The patient premium under the subsidized system will ultimately depend on their neighbors, say some scholars. For instance, If you live near people who are needier than yourself, you will be affected otherwise than if you live near people who are wealthier than you. This system, like the one we see with ACA, has created a new class of Uninsured. The U.S. Census Bureau’s annual report on health insurance coverage shows the number of uninsured Americans rose from 2017 to 2018. The rising uninsured rate stalks largely from Obamacare’s letdown to deliver affordable health insurance premiums. Concomitantly, individual market premiums spiked out of control. Centers for Medicare & Medicaid Services (CMS) data demonstrates a considerable enrollment drop among unsubsidized patients on the single market. The latter does not get federal premium tax extensions. From 2016 to 2018, unsubsidized enrollment declined by 40%.
Insurance Industry Lobby the Government
The insurance industry’s lobbying practice is an open secret. In the year, 2020 insurance companies have spent over $80,428,145 for 166 clients, almost 65% of which were former government employees. The latest does not include managed care systems, such as the Kaiser foundation health plan.

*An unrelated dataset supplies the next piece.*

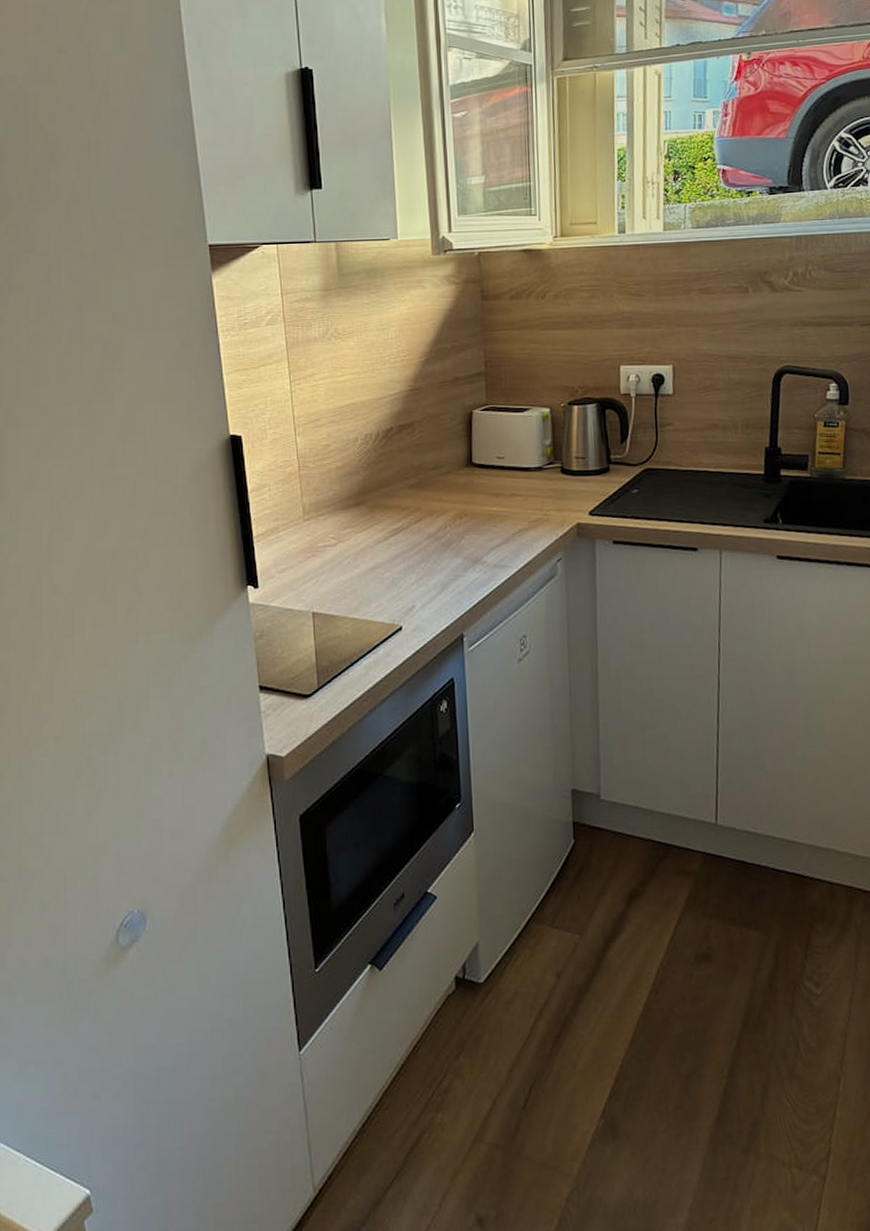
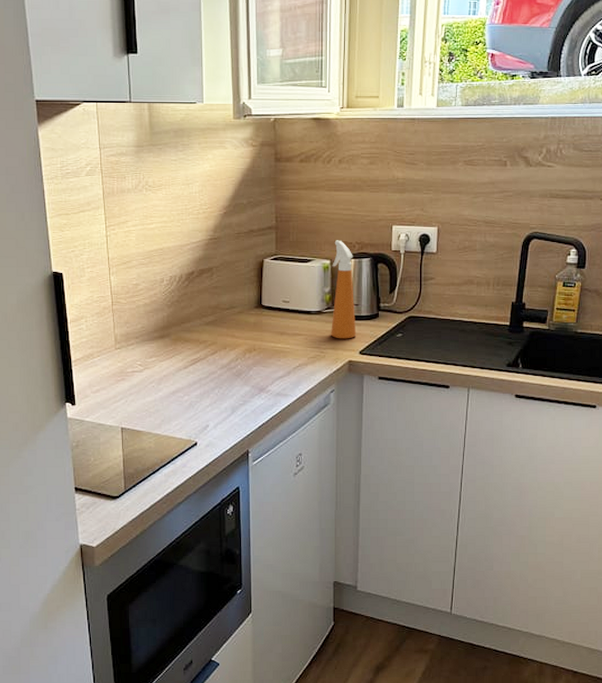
spray bottle: none [552,385,585,499] -> present [331,240,357,339]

Although lobbying practice is a legal entertainment for corporate entities, particularly given their personification status, nonetheless ethically and logically is an unfair practice. Because it places individuals at a significant disadvantage, not to mention that subsidizing the same entity that has lobbying power over the same government is an utter conflict of interest and Ludacris. That is even more troublesome when they are exempt from tax payments under the, not for profit formation.
The Nonprofit Insurance Industry will neither help the Healthcare Industry nor will it be Practical.
By the numbers, the median pay of health insurance executives in 2018 was $7.7 million. Fourteen CEOs made more than $46 million each. Therefore, whether an entity is nonprofit or not, does not necessarily affect their salaries. (Although they may not have stock options)
According to a survey, total direct compensation (the sum of base salary plus annual incentives and long-term incentives) for health insurance CEOs increased 12% from 2018 to 2019, while the companies themselves experienced a 6% rise in total revenue during the same period. Total direct compensation for health insurance CEO is outpacing most other top executives as much as 1.5 to 2.4 times faster.
As of 2019- St. Louis, Missouri, the chief at Ascension Health earned $13.6 million; the CEO at the “Nonprofit” Kaiser Foundation in Oakland, California, secured $10.7 million.
There’s nothing wrong with companies trying to make the most profits, as long as the market is kept fair, transparent, and accountable. The personification of corporate entities is an utter mistake. It places them at an unfair advantage, more so the sophisticated, or as I like to call it, twisted policymakers need to realize what happens when private markets get involved in public policies and politics.